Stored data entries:
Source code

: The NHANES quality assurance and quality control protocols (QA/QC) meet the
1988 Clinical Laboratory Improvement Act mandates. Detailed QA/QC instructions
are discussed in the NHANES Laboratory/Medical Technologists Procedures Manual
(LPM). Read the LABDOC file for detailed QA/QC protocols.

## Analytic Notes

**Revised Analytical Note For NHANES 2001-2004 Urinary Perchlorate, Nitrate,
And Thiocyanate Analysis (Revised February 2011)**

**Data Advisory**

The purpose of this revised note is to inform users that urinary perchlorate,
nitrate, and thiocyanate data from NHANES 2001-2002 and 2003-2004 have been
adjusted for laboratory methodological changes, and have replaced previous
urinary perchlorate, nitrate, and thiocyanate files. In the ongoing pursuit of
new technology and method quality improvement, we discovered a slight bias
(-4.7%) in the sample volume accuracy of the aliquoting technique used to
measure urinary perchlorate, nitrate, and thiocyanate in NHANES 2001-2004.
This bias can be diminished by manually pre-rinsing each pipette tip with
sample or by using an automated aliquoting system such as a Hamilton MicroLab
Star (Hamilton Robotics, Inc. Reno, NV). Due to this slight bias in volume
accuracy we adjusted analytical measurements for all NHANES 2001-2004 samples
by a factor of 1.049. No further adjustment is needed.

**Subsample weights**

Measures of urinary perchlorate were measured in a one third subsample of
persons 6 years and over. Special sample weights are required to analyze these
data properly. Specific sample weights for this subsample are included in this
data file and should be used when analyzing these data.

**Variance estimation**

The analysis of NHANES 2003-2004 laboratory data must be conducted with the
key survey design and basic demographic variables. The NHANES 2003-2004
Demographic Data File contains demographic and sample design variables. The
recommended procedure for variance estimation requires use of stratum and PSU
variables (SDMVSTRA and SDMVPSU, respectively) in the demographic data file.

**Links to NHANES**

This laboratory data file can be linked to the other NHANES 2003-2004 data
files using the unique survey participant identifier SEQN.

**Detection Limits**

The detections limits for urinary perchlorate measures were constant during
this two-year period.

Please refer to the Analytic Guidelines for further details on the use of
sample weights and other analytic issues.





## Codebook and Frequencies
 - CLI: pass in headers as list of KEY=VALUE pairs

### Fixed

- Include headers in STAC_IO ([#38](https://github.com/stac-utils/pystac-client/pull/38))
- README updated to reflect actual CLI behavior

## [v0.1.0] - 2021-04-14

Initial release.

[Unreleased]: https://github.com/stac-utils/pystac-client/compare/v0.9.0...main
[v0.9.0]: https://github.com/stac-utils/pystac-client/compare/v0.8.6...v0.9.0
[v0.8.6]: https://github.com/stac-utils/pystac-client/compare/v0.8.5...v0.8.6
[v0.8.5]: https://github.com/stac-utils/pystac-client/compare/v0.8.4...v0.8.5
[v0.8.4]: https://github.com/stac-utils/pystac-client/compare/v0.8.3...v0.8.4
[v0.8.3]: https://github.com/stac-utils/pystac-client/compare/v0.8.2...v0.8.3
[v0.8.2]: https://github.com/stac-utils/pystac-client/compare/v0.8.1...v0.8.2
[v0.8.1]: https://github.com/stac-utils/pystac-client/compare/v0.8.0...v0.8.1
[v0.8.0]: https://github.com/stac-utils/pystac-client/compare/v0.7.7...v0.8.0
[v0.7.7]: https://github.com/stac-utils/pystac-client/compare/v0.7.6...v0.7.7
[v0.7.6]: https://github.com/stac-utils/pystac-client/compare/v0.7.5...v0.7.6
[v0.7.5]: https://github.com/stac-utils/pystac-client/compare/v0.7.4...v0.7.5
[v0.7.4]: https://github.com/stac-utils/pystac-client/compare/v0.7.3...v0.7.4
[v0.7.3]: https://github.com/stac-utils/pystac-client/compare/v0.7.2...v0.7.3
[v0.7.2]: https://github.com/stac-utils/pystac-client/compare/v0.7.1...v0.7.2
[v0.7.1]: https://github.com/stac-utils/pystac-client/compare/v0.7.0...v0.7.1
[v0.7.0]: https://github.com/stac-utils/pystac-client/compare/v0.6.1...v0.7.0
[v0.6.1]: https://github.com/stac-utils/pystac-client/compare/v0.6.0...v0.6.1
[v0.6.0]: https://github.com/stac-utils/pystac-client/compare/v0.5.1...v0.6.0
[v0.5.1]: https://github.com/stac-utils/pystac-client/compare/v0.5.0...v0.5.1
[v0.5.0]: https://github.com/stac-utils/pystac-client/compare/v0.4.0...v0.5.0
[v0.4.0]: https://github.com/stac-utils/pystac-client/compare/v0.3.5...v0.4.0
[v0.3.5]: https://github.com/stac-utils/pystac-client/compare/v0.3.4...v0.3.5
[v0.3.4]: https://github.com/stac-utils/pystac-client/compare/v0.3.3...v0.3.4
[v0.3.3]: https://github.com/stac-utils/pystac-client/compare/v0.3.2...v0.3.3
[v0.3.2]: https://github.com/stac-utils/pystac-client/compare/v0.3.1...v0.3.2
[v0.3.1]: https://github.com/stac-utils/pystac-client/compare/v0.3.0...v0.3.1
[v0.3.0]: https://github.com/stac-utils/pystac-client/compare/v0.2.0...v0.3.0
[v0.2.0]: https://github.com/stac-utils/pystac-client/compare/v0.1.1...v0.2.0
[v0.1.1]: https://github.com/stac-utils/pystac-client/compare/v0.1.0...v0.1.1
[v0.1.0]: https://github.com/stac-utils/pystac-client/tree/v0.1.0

* **YOUR GOAL**
Please restate only the opening stretch of the records above: every line from the first through the one containing "adjusted for laboratory", exactly as written.

* **ANSWER FOR THIS EXERCISE**
Source code

: The NHANES quality assurance and quality control protocols (QA/QC) meet the
1988 Clinical Laboratory Improvement Act mandates. Detailed QA/QC instructions
are discussed in the NHANES Laboratory/Medical Technologists Procedures Manual
(LPM). Read the LABDOC file for detailed QA/QC protocols.

## Analytic Notes

**Revised Analytical Note For NHANES 2001-2004 Urinary Perchlorate, Nitrate,
And Thiocyanate Analysis (Revised February 2011)**

**Data Advisory**

The purpose of this revised note is to inform users that urinary perchlorate,
nitrate, and thiocyanate data from NHANES 2001-2002 and 2003-2004 have been
adjusted for laboratory methodological changes, and have replaced previous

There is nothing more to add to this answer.